- [Excerpted text]:
---*---

Refereed publications

• A Shapley Value for TU-Games with Multiple Memberships and Externalities, Mathematical Social Sciences, 119:76-90, 2022

• An Empirical Comparison of the Mathematical Methods for the Time Series of the Supply and Use Tables Construction, with Dmitriy Piontkovski, Sergey Kuznetsov, and Olga Starchikova, HSE Economic Journal, 20(4):711–730, 2016  (in Russian) (English version)

Working papers

• Stability under Two Overlapping Reserves: Theory and Application to French College Admissions JPM

Abstract. We study many-to-one admissions with two overlapping candidate types under the one-to-all reserve convention (a multi-type admit draws from every eligible reserve). The paper’s main theoretical contribution is a construction of all stable choice rules for a program facing any pair of targets drawn from the four canonical kinds: soft/hard × lower/upper. For this we introduce an “anchor” approach that, for a proposed set of candidates, iteratively anchors on top-ranked multi-type candidates, ensuring stability around them, and then selects all stable feasible subsets among obtained contenders. As an application, we analyze Parcoursup - the French college admissions clearinghouse - where candidates may be both scholarship holders and local residents, and may apply to regular programs and to boarding schools (which bundle dorm places). The current procedure runs a College-Proposing DA (CDA) but seeks its quota goals via a single ex-ante “static boost” to programs' priority lists; this can undermine stability and, in 2024, left about 19.7% of candidates (approx. 175,000) with justified envy. We therefore embed constructed stable choice rules in every round of DA to obtain the Stage-Fair CDA (SF-CDA), which enforces constraints dynamically. Using anonymized 2024 data, we estimate that SF-CDA would have (i) cut justified envy by 99.4% (to approx. 0.1% of candidates), (ii) increased the fill of reserved seats for scholarship holders and residents (by 19.6% and 1.5%, respectively), (iii) preserved efficiency and total enrollment, and (iv) finished within a similar timeframe. SF-CDA thus offers a practical reform that advances diversity goals while delivering markedly fairer assignments.

---*---

- [Aim of the task]: Continue the publication list from the point where it stops, after the abstract about stable admissions under two overlapping reserves.

- [Available data]:

---*---

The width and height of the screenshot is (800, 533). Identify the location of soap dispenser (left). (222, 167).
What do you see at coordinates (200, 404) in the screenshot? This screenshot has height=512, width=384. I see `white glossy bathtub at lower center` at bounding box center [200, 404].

---*---

- [Exercise result]:
Previous version ``College Admissions in France: Affirmative Action, Overlapping Reserves, and Housing Quotas'' was presented at: 2024 Conference on Mechanism and Institution Design in Budapest (in person, Summer 2024) & 2024 FairPlay retreat (in person, Fall 2024)

• Two-Sided Matching with Resource-Regional Caps with Felipe Garrido-Lucero, Patrick Loiseau, and Simon Mauras

Abstract. We study two-sided many-to-one matching problems under a novel type of distributional constraints, resource-regional caps. In the context of college admissions, under resource-regional caps, an admitted student may be provided with a unit of some resource through a college, which belongs to a region possessing some amount of this resource. A student may be admitted to a college with at most one unit of any resource, i.e., all resources are close substitutes, e.g., dorms on the campus, dorms outside the campus, subsidies for renting a room, etc. The core feature of our model is that students are allowed to be admitted without any resource, which breaks heredity property of previously studied models with regions. It is well known that a stable matching may not exist under markets with regional constraints. Thus, we focus on three weakened versions of stability that restore existence under resource-regional caps: envy-freeness, non-wastefulness, and novel direct-envy stability. For each version of stability we design corresponding matching mechanism(s). Finally, we compare stability performances of constructed mechanisms using simulations, and conclude that more sophisticated direct-envy stable mechanism is the go-to mechanism for maximal stability of the resulting matching under resource-regional caps.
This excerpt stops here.